Los túneles son un elemento habitual en nuestras carreteras, pero, no por ello, dejan de ser un lugar que entraña ciertos peligros para la conducción. La visibilidad es peor, la capacidad de maniobra es mucho menor y, en caso de producirse un accidente, los vehículos quedan atrapados. Es por eso que dentro de ellos ha ciertos límites y restricciones, uno de ellos relacionado con los adelantamientos.
En el Reglamento General de Circulación (RGC), concretamente en el artículo 87, se habla sobre prohibiciones a la hora de adelantar y, dentro de los distintos apartados que lo conforman, es el “d” el que hace referencia a este caso concreto, señalando que está prohibido adelantar “en los túneles, pasos inferiores y tramos de vía afectados por la señal «Túnel» (S5) en los que sólo se disponga de un carril para el sentido de circulación del vehículo que pretende adelantar”.
La prohibición no se aplica a todos los túneles
De esta manera, queda claro que el veto se aplica solo en aquellos en los que hay un carril por sentido de la marca, algo que es completamente lógico. Adelantar invadiendo el carril del sentido contrario siempre es una maniobra que puede entrañar cierto peligro, pero al aire libre hay más escapatorias, de las que no se dispone en una zona cerrada, en la que las probabilidades de que algo salga mal son mucho mayores.

La Dirección General de Tráfico (DGT) ha recalcado en numerosas ocasiones que son puntos críticos y que “cuando circulamos por túneles, estamos sometidos a unos peligros de los que no siempre somos conscientes”. En un reporte puso de manifiesto que en las carreteras españolas hay 400 túneles que cubren una extensión de 1.000 kilómetros, por lo que es una situación que la mayoría de conductores se van a encontrar de manera regular al conducir.
Adelantar en un túnel cuando está prohibido entra dentro de la categoría de infracciones graves, por lo que la multa que se puede aplicar a un infractor es de 600 euros de multa y la pérdida de 6 puntos del carnet de conducir.

Lo que se pide — Edita el texto sobre adelantar en túneles: vuelve a escribir el tramo desde "La Dirección General" hasta "carnet de conducir." y cambia "carnet de conducir" por "permiso de conducir".

Datos disponibles —
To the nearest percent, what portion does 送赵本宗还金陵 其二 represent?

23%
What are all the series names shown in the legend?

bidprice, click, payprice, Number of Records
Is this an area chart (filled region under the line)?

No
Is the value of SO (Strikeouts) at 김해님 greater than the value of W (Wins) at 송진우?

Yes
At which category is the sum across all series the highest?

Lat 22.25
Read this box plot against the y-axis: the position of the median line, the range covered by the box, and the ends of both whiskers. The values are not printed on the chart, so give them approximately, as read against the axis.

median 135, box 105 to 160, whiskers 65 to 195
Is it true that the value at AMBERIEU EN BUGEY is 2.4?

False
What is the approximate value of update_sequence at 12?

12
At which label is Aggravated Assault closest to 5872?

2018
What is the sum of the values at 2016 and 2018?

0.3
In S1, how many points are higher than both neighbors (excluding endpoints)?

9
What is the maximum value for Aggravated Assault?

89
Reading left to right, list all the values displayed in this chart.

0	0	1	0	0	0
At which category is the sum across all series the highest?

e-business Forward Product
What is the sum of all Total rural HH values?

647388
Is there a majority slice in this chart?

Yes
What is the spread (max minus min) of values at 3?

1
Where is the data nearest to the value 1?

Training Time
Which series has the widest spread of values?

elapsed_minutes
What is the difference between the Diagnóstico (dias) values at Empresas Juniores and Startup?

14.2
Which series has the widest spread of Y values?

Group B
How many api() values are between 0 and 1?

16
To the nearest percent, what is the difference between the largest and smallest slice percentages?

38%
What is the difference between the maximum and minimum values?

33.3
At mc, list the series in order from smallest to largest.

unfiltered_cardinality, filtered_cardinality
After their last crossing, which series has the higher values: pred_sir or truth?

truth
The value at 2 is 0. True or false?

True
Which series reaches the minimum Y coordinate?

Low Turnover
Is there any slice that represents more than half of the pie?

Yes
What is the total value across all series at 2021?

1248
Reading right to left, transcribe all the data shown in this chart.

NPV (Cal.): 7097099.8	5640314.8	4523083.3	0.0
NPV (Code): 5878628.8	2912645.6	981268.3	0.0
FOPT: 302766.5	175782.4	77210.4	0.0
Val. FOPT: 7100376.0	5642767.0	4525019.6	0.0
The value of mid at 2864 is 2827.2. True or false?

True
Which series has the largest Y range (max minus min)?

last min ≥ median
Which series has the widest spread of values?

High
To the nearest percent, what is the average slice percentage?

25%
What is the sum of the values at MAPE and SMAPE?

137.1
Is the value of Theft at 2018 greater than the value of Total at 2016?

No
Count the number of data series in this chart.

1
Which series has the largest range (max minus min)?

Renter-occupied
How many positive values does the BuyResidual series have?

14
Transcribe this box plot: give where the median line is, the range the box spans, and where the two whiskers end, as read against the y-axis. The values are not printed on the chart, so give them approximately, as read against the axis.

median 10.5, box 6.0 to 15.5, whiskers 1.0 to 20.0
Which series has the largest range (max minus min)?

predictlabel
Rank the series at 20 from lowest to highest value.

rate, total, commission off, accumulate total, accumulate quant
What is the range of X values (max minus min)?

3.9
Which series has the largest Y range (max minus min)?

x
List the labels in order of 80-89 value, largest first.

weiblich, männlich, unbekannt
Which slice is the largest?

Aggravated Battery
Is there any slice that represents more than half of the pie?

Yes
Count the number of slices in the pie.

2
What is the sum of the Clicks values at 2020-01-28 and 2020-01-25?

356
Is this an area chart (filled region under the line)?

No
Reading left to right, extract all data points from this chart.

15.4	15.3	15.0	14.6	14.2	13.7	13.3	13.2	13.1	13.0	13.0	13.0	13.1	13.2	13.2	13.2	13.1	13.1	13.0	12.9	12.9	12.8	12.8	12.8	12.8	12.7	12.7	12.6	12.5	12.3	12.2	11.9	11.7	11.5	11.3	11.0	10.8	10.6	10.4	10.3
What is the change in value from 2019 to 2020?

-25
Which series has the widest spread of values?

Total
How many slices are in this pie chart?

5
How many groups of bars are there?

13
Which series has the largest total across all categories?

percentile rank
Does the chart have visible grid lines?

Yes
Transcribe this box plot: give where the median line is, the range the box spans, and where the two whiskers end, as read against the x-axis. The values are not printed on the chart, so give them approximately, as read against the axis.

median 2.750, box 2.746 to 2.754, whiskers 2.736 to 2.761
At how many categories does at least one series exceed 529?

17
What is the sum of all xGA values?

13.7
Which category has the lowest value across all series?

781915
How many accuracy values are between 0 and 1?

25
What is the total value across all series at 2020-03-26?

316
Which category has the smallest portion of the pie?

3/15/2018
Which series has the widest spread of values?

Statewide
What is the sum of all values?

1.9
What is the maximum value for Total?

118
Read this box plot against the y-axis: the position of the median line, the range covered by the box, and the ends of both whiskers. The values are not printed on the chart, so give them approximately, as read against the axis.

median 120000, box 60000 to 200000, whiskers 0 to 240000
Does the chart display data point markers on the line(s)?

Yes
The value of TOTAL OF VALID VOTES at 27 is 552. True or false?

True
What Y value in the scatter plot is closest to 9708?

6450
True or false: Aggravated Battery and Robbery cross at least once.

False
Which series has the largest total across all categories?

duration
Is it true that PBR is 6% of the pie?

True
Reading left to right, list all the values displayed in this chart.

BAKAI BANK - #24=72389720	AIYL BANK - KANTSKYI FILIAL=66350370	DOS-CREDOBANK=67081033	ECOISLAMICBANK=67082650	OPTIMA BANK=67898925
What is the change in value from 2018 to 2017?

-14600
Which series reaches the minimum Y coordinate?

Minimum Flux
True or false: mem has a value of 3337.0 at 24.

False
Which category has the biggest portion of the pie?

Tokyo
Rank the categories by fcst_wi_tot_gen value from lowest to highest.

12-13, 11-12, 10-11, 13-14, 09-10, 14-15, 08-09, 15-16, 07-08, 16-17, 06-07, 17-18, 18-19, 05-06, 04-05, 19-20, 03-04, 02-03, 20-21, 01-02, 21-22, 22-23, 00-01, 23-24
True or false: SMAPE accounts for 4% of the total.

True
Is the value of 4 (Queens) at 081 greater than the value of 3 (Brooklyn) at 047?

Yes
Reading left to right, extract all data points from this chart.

Respuesta —
La Dirección General de Tráfico (DGT) ha recalcado en numerosas ocasiones que son puntos críticos y que “cuando circulamos por túneles, estamos sometidos a unos peligros de los que no siempre somos conscientes”. En un reporte puso de manifiesto que en las carreteras españolas hay 400 túneles que cubren una extensión de 1.000 kilómetros, por lo que es una situación que la mayoría de conductores se van a encontrar de manera regular al conducir.
Adelantar en un túnel cuando está prohibido entra dentro de la categoría de infracciones graves, por lo que la multa que se puede aplicar a un infractor es de 600 euros de multa y la pérdida de 6 puntos del permiso de conducir.